Kensington & ChelseaNews

Response to Grenfell tragedy “so bad it was beyond belief”

By: Julia Gregory, Local Government Reporter

The leader of Kensington and Chelsea council has said the authority could and should have done more to prevent the tragedy at Grenfell Tower.

Councillor Elizabeth Campbell said at a full council meeting that building control failings will be listed, just days before the Grenfell Inquiry on Monday looks at the council’s role leading up to the disaster.

North Kensington resident and campaigner Melanie Wolfe detailed the mental and emotional toll of Grenfell and its aftermath. She said: “Our children in North Kensington saw their friends burn to death and had to go back to school.

“The response to the fire, I’m very sorry to have to say this, it was so bad as to be beyond belief, it was absolutely dreadful.

“We do want the truth, we do absolutely request that everybody does their very best and looks into their souls because what we’re living with is hideous.”

“Please understand the trauma, the heartache and all the lives that have been broken because of this.”

Inquiry chairman Martin Moore-Bick said building regulations at the 24-storey tower failed after it was covered with flammable cladding as part of the refurbishment which was finished in 2016, just a year before the fire.

Cllr Campbell, who became leader after the fire, said: “This council could have, and should have, done more to stop it happening.

“This is about honesty.

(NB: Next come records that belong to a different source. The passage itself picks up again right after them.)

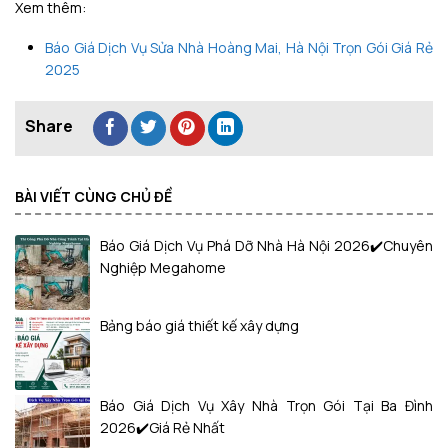
Xem thêm:
Báo Giá Dịch Vụ Sửa Nhà Hoàng Mai, Hà Nội Trọn Gói Giá Rẻ
2025
BÀI VIẾT CÙNG CHỦ ĐỀ
Báo Giá Dịch Vụ Phá Dỡ Nhà Hà Nội 2026✔️Chuyên
Nghiệp Megahome
Bảng báo giá thiết kế xây dựng
Báo Giá Dịch Vụ Xây Nhà Trọn Gói Tại Ba Đình
2026✔️Giá Rẻ Nhất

It is about being clear and about being truthful.”

The second part of the inquiry will also investigate the part played by the council, and the Kensington and Chelsea Tenant Management Organisation (TMO), which looked after thousands of council properties across the borough.

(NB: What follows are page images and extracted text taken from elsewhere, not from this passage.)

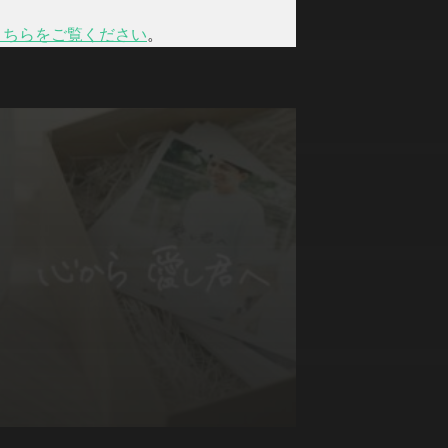
こちらをご覧ください
。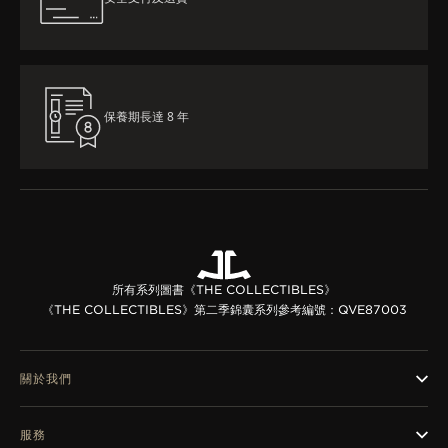
保養期長達 8 年
所有系列
圖書《THE COLLECTIBLES》
《THE COLLECTIBLES》第二季錦囊系列
參考編號：QVE87003
關於我們
服務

Cllr Campbell said “it will be a hugely difficult time” for the community, council staff and councillors.

She said the resumption of the inquiry will be “most difficult” for the bereaved and survivors who will hear “often slow and painful detail” leading up to the tragedy, which claimed the lives of 72 people two years ago.

She said the council has brought in measures to prevent such a tragedy ever happening again.

These include a new fire safety team, a fire door replacement programme, a restructure of the building control department and a review of every department.

It also reviewed its emergency and contingency planning and response.

“Just as we adopted the recommendations from phase one and started work on them the same day they were announced, we will move quickly and make sure this council leads on issues as they emerge,” said Cllr Campbell.

The leader of the Labour opposition, Pat Mason, said: “We have to make sure that this doesn’t happen again.

“I don’t want to hear any more lesson-learning. I want you to make changes.”

He said nothing has really changed in government regulation, with 1,500 buildings with “Grenfell-style cladding”.

“This inquiry’s going to be punishing,” he added.

He outlined how concerns about safety raised by residents from the Grenfell Action Group were ignored.

And he said: “All of us in local government have failed.

“We need to change things for good.”

He described how residents were not listened to and said they were going to “go through hell” for the next two-and-a-half years while the inquiry and police investigation continued.

“They are already exhausted beyond the meaning of exhaustion,” he said.

“We can’t put any more families in the country anywhere else in the country through this disaster, and a disaster like this can happen anywhere else in the country if we don’t persuade the government to really take our recommendations, to really reform how our buildings are built.

“As a country we have to really change things and not just say we will change.”